Cygnus Olor …with night passing nearby and having moved I find your breathing standing by the side of a road I don’t know with swan feathers sewn into your second skin and then when you turn it’s not night and your rolling alone empty annoyed rolling and second to none you feel a second and recoil in sleep what now is a diving breath taken assenting deeper amongst the perfect night and I recoil myself half asleep I sweep my half of me on you and for a moment feel a slight great vitality and retreat into what might be better ways and each time cry without noticing each time I don’t notice that the inexistence is only half of the noneness and your completeness that hits the swaness is gracing me with kindness with only the very innate kind of attention that anyone with anything that seems to be living can but not feel in the half of it all the all of it.

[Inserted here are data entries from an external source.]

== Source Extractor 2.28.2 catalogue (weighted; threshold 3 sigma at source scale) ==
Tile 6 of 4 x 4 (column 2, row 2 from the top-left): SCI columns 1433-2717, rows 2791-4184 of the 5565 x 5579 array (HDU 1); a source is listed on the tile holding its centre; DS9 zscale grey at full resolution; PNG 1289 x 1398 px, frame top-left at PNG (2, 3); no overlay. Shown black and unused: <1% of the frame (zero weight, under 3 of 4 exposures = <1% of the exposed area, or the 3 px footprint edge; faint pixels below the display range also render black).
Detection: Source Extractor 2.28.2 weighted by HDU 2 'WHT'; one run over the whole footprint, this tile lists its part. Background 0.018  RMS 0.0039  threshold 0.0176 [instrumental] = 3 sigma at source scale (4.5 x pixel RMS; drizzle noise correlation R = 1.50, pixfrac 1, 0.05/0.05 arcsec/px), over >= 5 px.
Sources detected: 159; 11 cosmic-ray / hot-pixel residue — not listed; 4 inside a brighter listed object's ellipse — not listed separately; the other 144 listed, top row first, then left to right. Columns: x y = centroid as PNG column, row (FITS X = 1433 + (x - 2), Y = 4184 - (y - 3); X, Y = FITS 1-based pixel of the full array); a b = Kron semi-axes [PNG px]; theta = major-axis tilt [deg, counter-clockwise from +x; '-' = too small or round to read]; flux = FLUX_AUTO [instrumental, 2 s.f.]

An Ode to Fortum A neurotic frontal gale again. Damp grey lichen clinging to granite ligaments and trees swing intraorbitally in darkness. Rolling with no palpebrae, upwards, Exposing cranial roots, grinding wood and stone even the evergreen are temporary. We sit inside, candles lit, eating riborio rice. Impotent with no electricity, swaddled in glass wool, We are kaput, dehydrating, on a DIY Sunday. I lie fasciata under synthetic covers wanting Not to sway, popping skin on keys: Imagining what Zygotes could be tomorrow. Back in the dark ages, I feel happy we will start talking to the neighbours,
Free of current, unitied in our struggle without power. Having stored all our useful information in vunerable archives, and consumed too much aluminium we will soon forget what the future was. Intraorbitably kaput we will begin to share, Become zygotes all over again. I only have a few minutes left before my computer will definitively sleep And I just wanted to mention that I always admired your zygomi, Perhaps obsessively, and I admired how your face seemed like a sorriso even when resting. Now as I shut down I will be left wondering if labile has something to do with laziness or lips with lapids, and then probably fall asleep.